9.4 Stable Online and Offline Reinforcement Learning for Antibody CDRH3 Design
- Authors: Yannick Vogt, Mehdi Naouar, Maria Kalweit, Christoph Cornelius Miething, Justus Duyster, Roland Mertelsmann, Gabriel Kalweit, Joschka Boedecker
- Reason: The paper introduces a novel reinforcement learning method in the critical domain of antibody-based therapeutics, demonstrating significant advancements in personalized cancer therapies. This intersection of RL with biotechnology, a high impact field, combined with claims of outperforming existing methods, suggests high potential influence.
9.1 Safe reinforcement learning in uncertain contexts
- Authors: Dominik Baumann, Thomas B. Schön
- Reason: Accepted final version to appear in the IEEE Transactions on Robotics, which is a high-impact journal indicating influential work.

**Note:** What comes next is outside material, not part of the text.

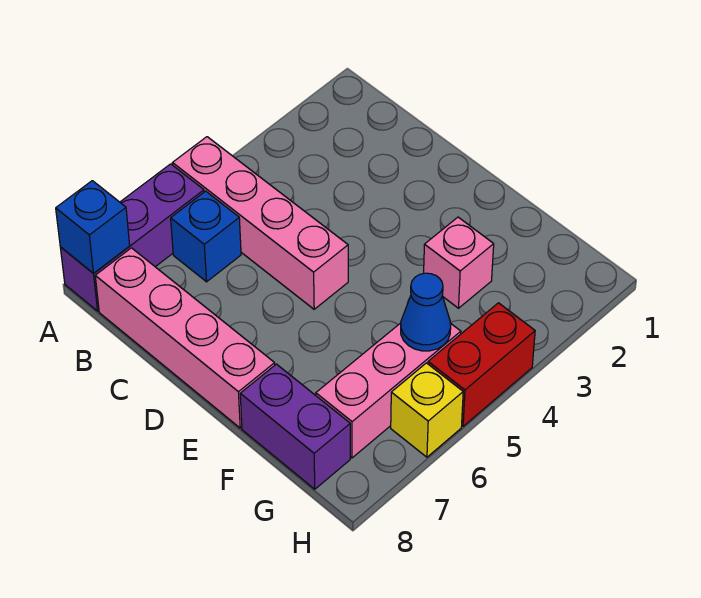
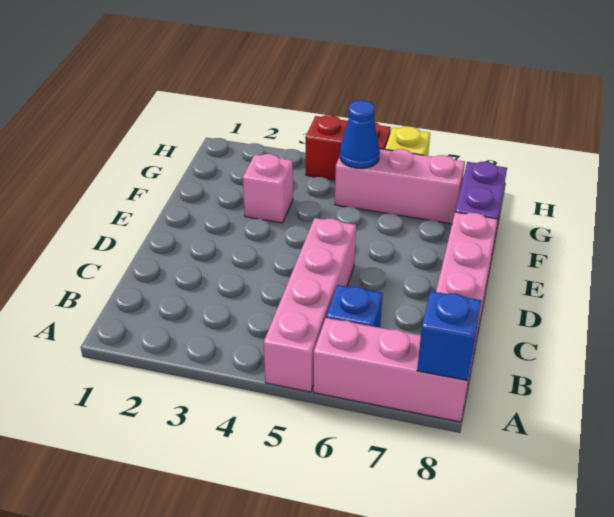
purple brick A6:A8 level 1 -> pink brick A6:A8 level 1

The paper addresses safety in machine learning applications, which is fundamental to the deployment of RL in real-world scenarios.

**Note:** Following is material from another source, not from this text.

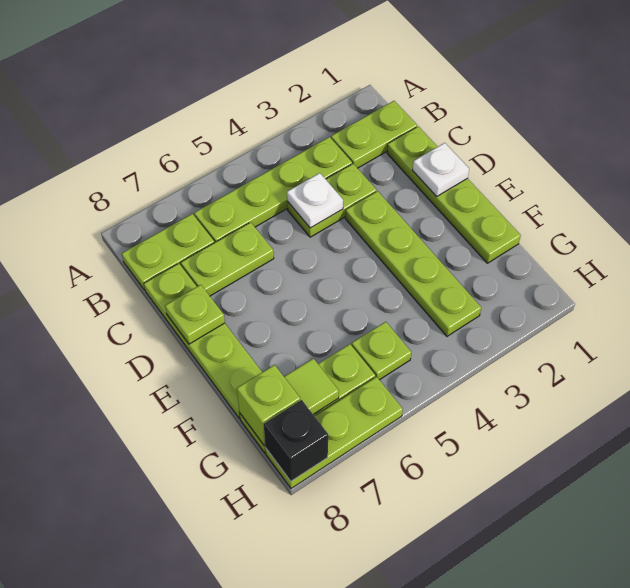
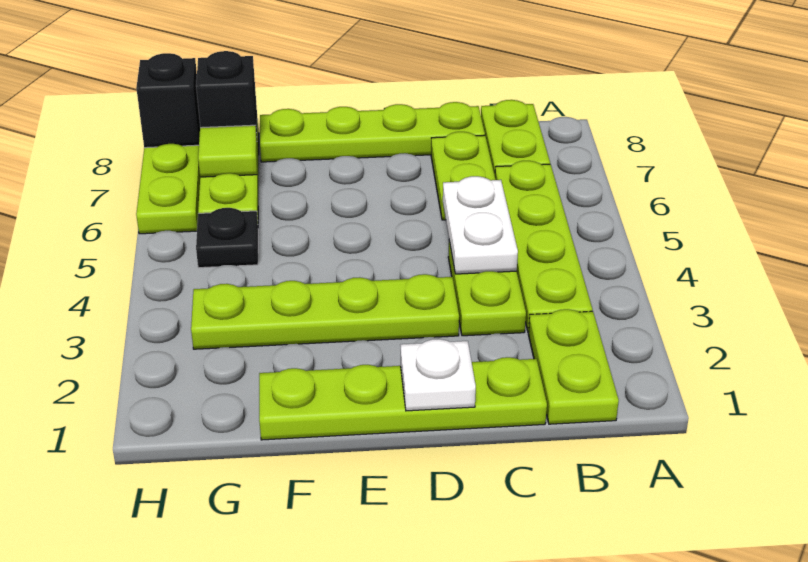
white plate C4 level 2 -> white plate C4:C5 level 2
lime plate D8 level 2 -> none
lime plate G5 level 1 -> black plate G5 level 1
lime brick G8 level 2 -> black brick G8 level 2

9.0 Learning Cognitive Maps from Transformer Representations for Efficient Planning in Partially Observed Environments
- Authors: Antoine Dedieu, Wolfgang Lehrach, Guangyao Zhou, Dileep George, Miguel Lázaro-Gredilla
- Reason: Includes authors with a track record in the field (Dileep George - co-founder of Vicarious, a known AI company) and addresses the integration of transformers with cognitive maps in RL, a novel and potentially high-impact approach.
8.9 RFRL Gym: A Reinforcement Learning Testbed for Cognitive Radio Applications
- Authors: Daniel Rosen, Illa Rochez, Caleb McIrvin, Joshua Lee, Kevin D’Alessandro, Max Wiecek, Nhan Hoang, Ramzy Saffarini, Sam Philips, Vanessa Jones, Will Ivey, Zavier Harris-Smart, Zavion Harris-Smart, Zayden Chin, Amos Johnson, Alyse M. Jones, William C. Headley
- Reason: Develops a simulation environment that could significantly accelerate the development of reinforcement learning techniques in wireless communication, crucial for emerging technologies like 6G. The decision to open-source the codebase will likely boost its impact in the research community.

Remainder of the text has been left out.